Let's assume we have prepared a shared library which was compiled with gcc9 in std-c++=14 called A.so. And we wanted to link this shared library to a new project whose source file would be compiled with clang++13 in std-c++=17. Let's call the target of the new project B.out.
I am wondering whether there would be hidden dangers in this scheme? If we defined functions with the same name in both A and B, will they conflict with each other or produce unexpected output?
There are a few dangers to be aware of.
C++ name mangling is deliberately non-standard. Different compilers may produce different symbols for the same code. Hence calling code compiled with one compiler from code compiled by another can lead to linker errors.
Having a standard mangling scheme that all compilers use may initially appear useful, but there are many other areas where compilers fail to interoperate (e.g. exception, virtual functions) therefore early breakage due to linker errors can protect against more subtle issues.
GCC and Clang are very close wrt mangling, see here: https://jplehr.de/2019/10/25/name-mangling-in-c-with-clang-and-gcc/
However a further danger is the standard library interoperability. If mixing libstdc++ (from GCC) with libc++ (from LLVM), then more issues arise. For example if you pass a objects from the standard library (e.g. std::string, std::map) between the two bodies of code, it's likely they won't interoperate. The objects from each library may have different memory layout, leading to corruption and (ideally, since obvious bugs are better than subtle ones) crashes.

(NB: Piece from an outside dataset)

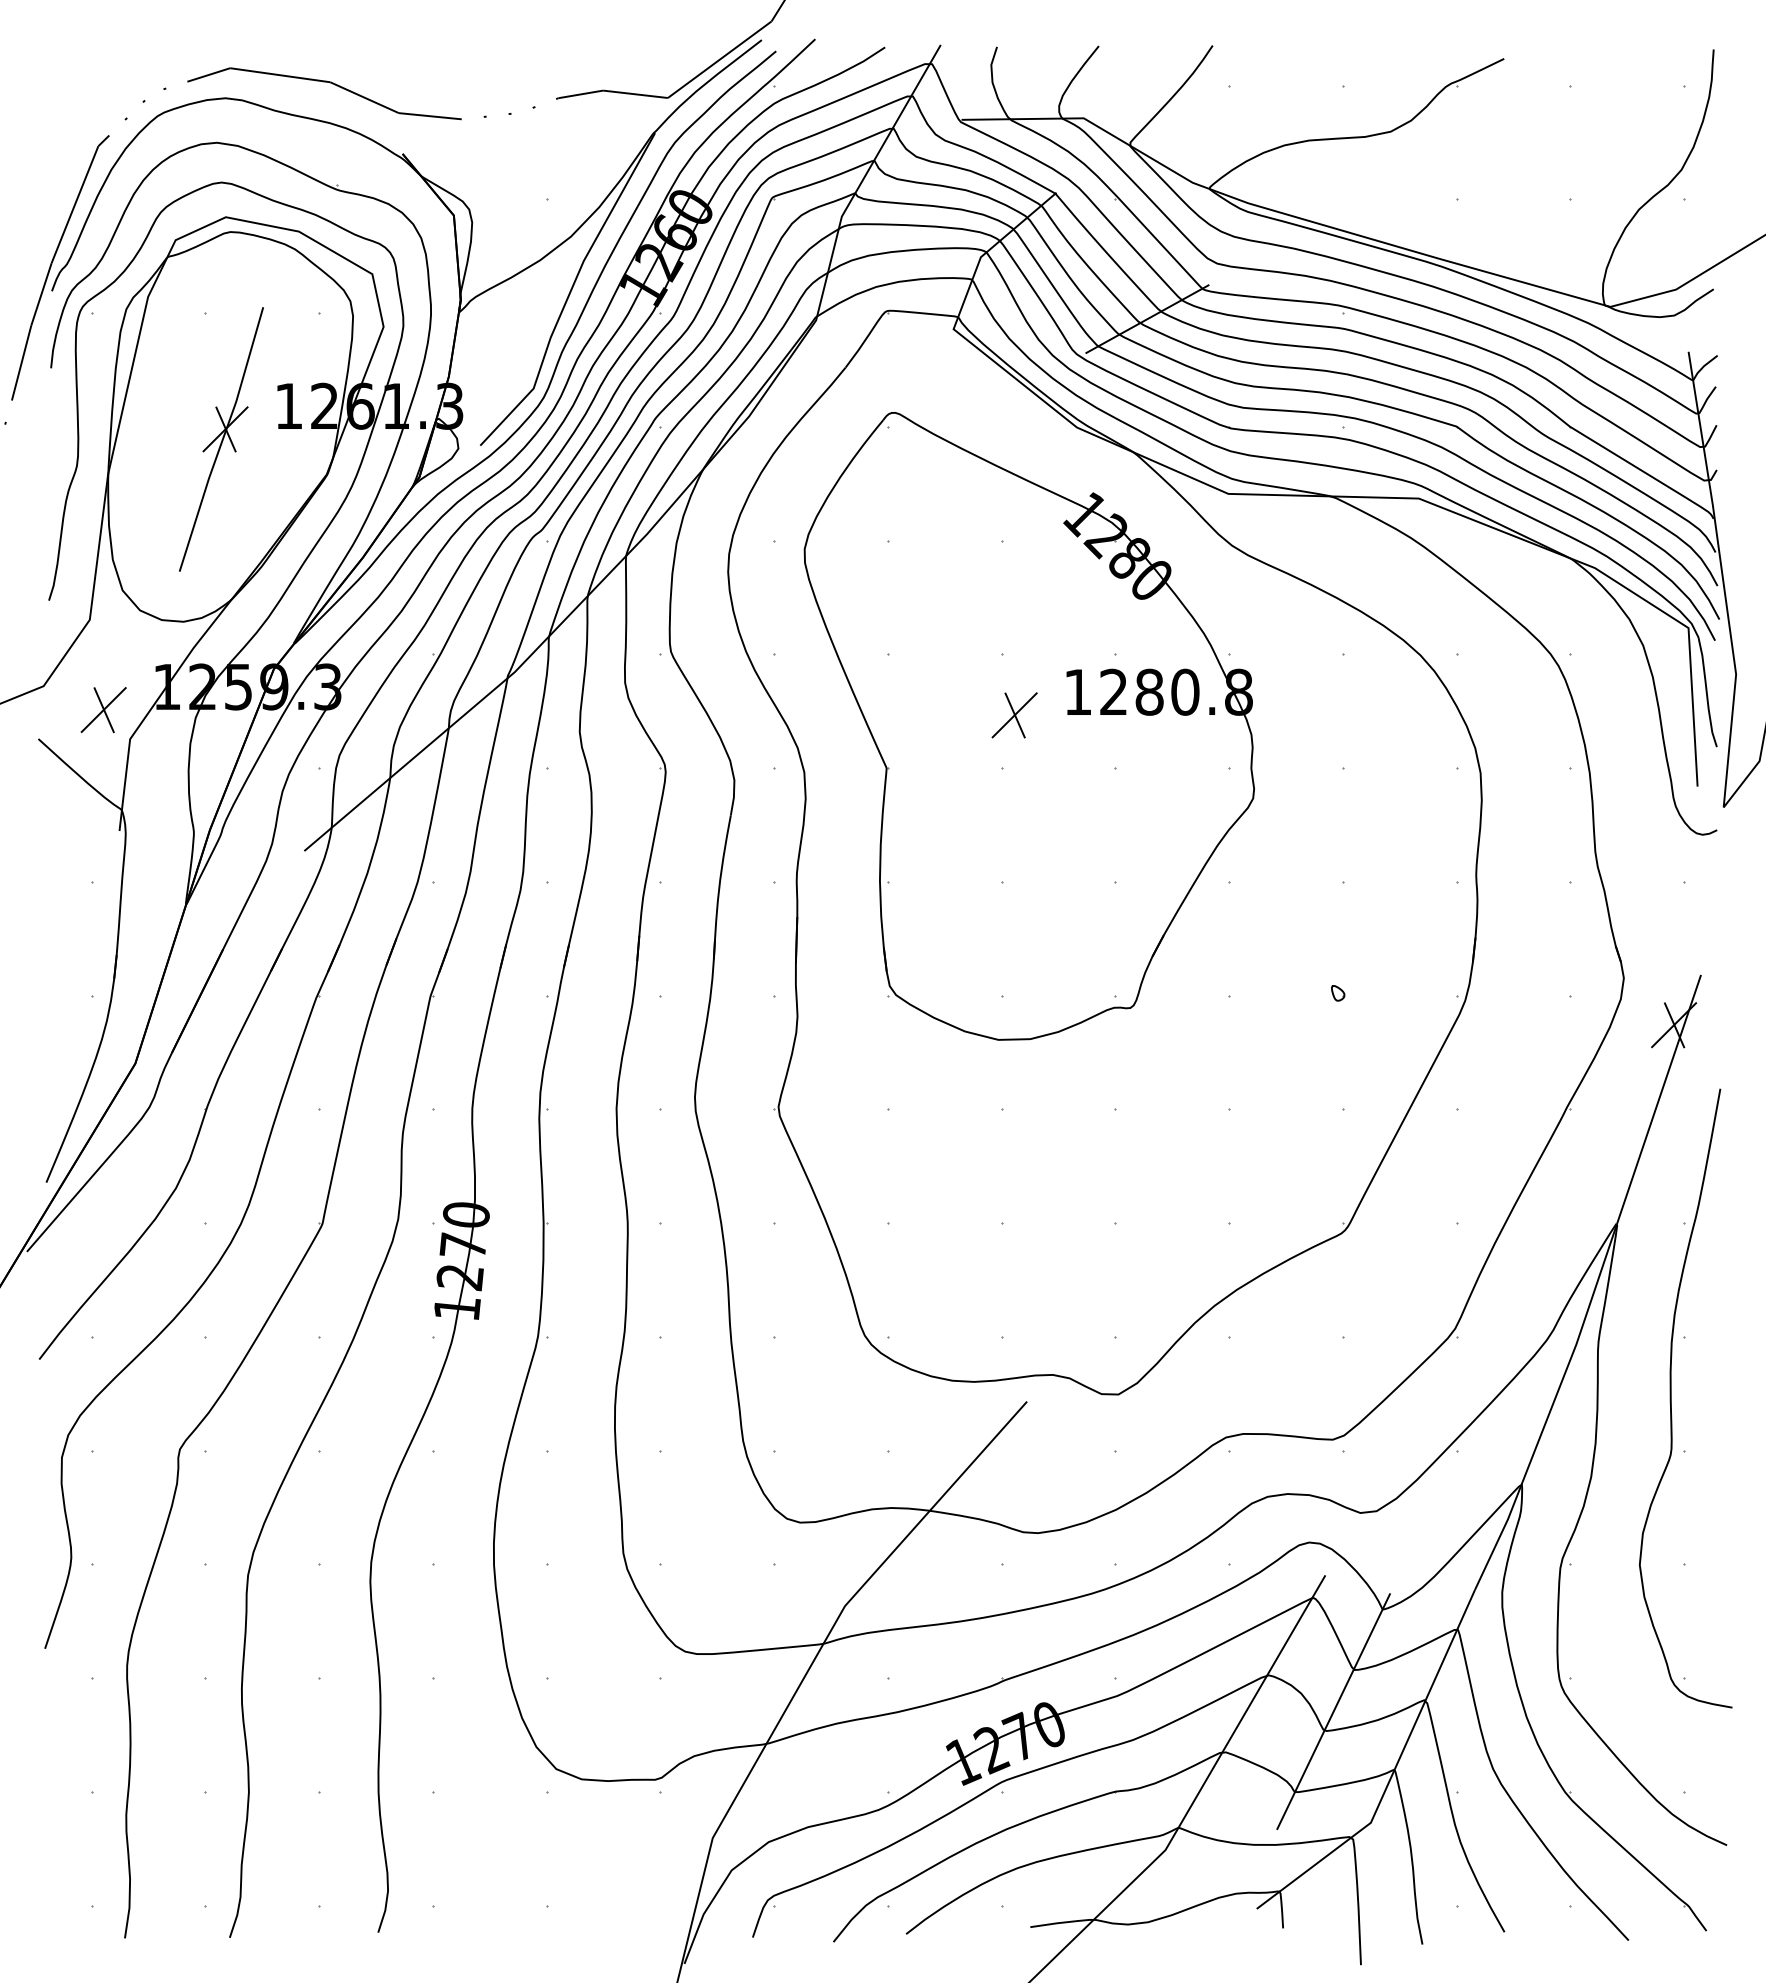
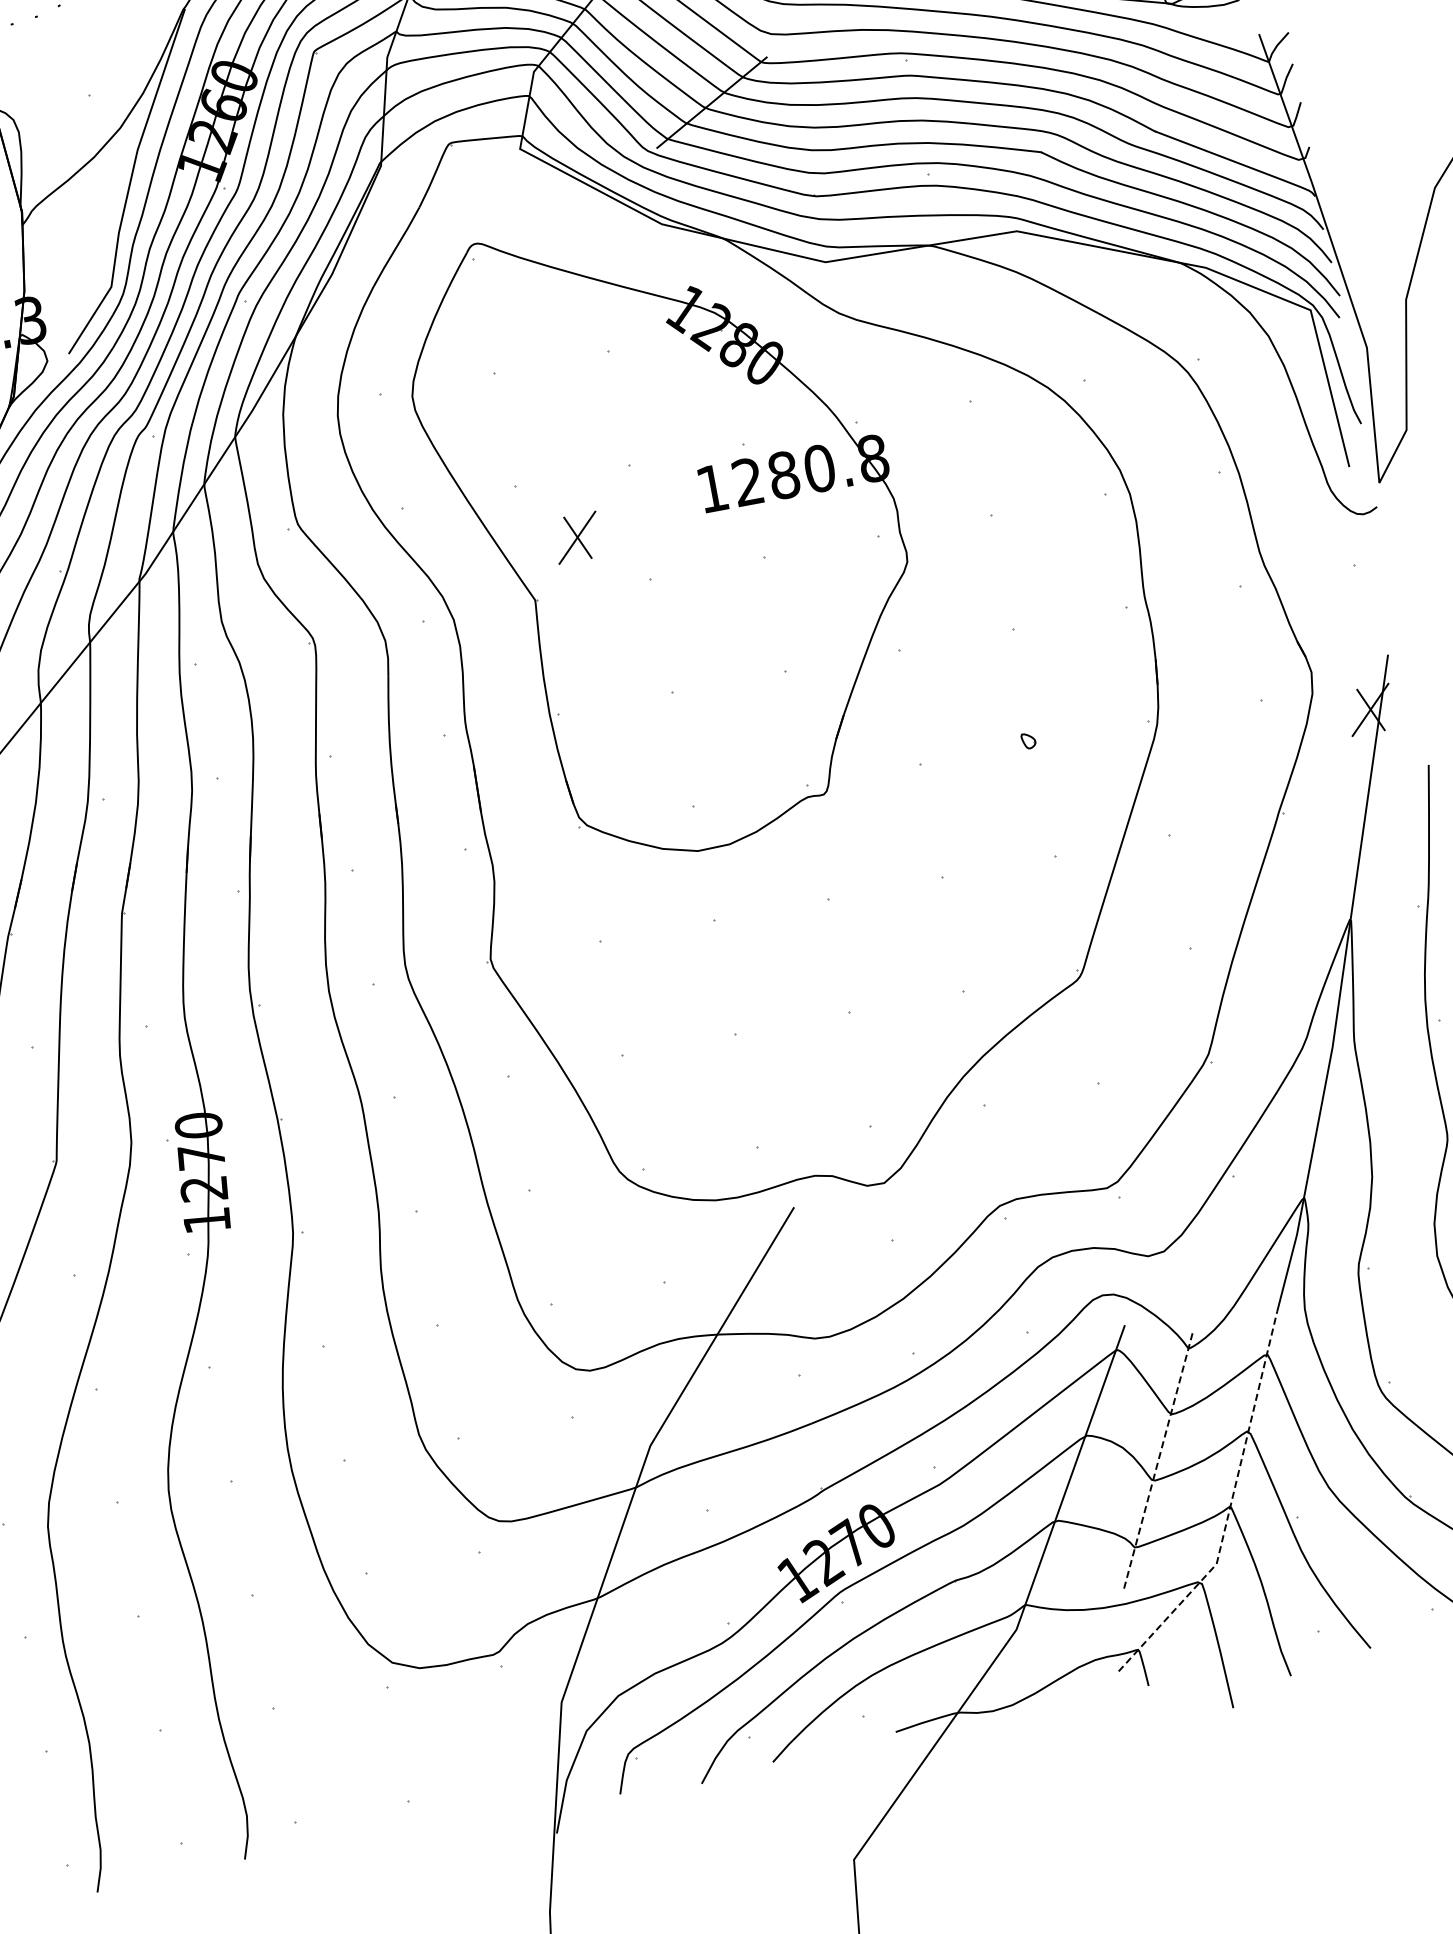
part: (1014, 715) -> (577, 538), moved
line: (1333, 1711) -> (1158, 1459), solid -> dashed
line: (1393, 1771) -> (1229, 1508), solid -> dashed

It may be best to keep the two portions of C++ code entirely separate and only let them meet each other over C APIs.
There are two problem types I can think of:
A.soA.so.Let's focus on one platform, say Linux. On Linux, shared libraries follow the ELF specification. They export a subset of their symbols ("ELF-visible" symbols). Only those exported symbols can be linked against, or found at runtime via the dynamic loader, by consumers like B.out.
libstdc++ is meant to be backwards-compatible. That is, if you link libstdc++ dynamically, your program usually just will load one libstd++.so library. There can be multiple modules (the executable, dynamic libraries) consuming symbols from this libstdc++. Because of the backwards-compatibility, all of them should work. This backwards-compatibility is achieved by ELF symbol versioning. Symbol versioning is however only done for symbols inside libstdc++, and not the standard library types which just live in headers (e.g. templates).
Regarding the first problem type: The layout of standard-library types is not stable in libstdc++. If you construct an object of type std::vector<int> in A.so and pass it out to B.out, they might assume different binary layouts for that type and it will break in wonderful ways. This even affects members of classes in A.so, if the space for the class object is allocated/freed by B.out. Here's one example.
Regarding the second problem type: By default, all symbols with external linkage are also exported from a shared object. Therefore, standard library templates instantiations can also get exported, usually by accident. If you've accidentally created an ELF-visible symbol like std::vector<Foo>::push_back(..) there's a chance both A.so and B.out both provide that symbol. But since we're linking dynamically, the one in B.out will be preferred and also used by A.so. Of course this is bad since either Foo or std::vector might have different layouts in A.so and B.out. This can also happen for things like global/static variables such as the empty string for CoW-std::string, or locale facets. It can mostly be dealt with by disabling default ELF-visibility (-fvisibility=hidden) and then explicitly exporting individual symbols. But even then it's tricky and you should check which symbols are exported in the end. Maybe a linker version script helps here.
Regarding clang vs gcc: If you use both libstdc++ and libc++, you'll most likely run into symbol conflicts between libstdc++ and libc++. For example, both might provide a function like operator new(size_t). Maybe you're lucky and all symbols are properly versioned, and the version contains the library name.
In simple shared object schemes, you only specify which libraries you need. Separately, you specify the symbols you need. There is usually no association between those two. For every library loaded, the dynamic loader maintains a list of libraries to search for a symbol. It is possible to resolve symbols from "the wrong library" (not the one you intended to use), however I think that would not happen if A.so and libc++.so are sibling dependencies (i.e. B.out loads both libc++.so and A.so, and A.so requires libstdc++.so).
It should be possible to use linker namespaces to completely isolate dependencies.
In the end, I think it's possible to make it work. Question is, are you willing to solve the weird and wonderful issues arising from accidental symbol collisions? Is it worth it?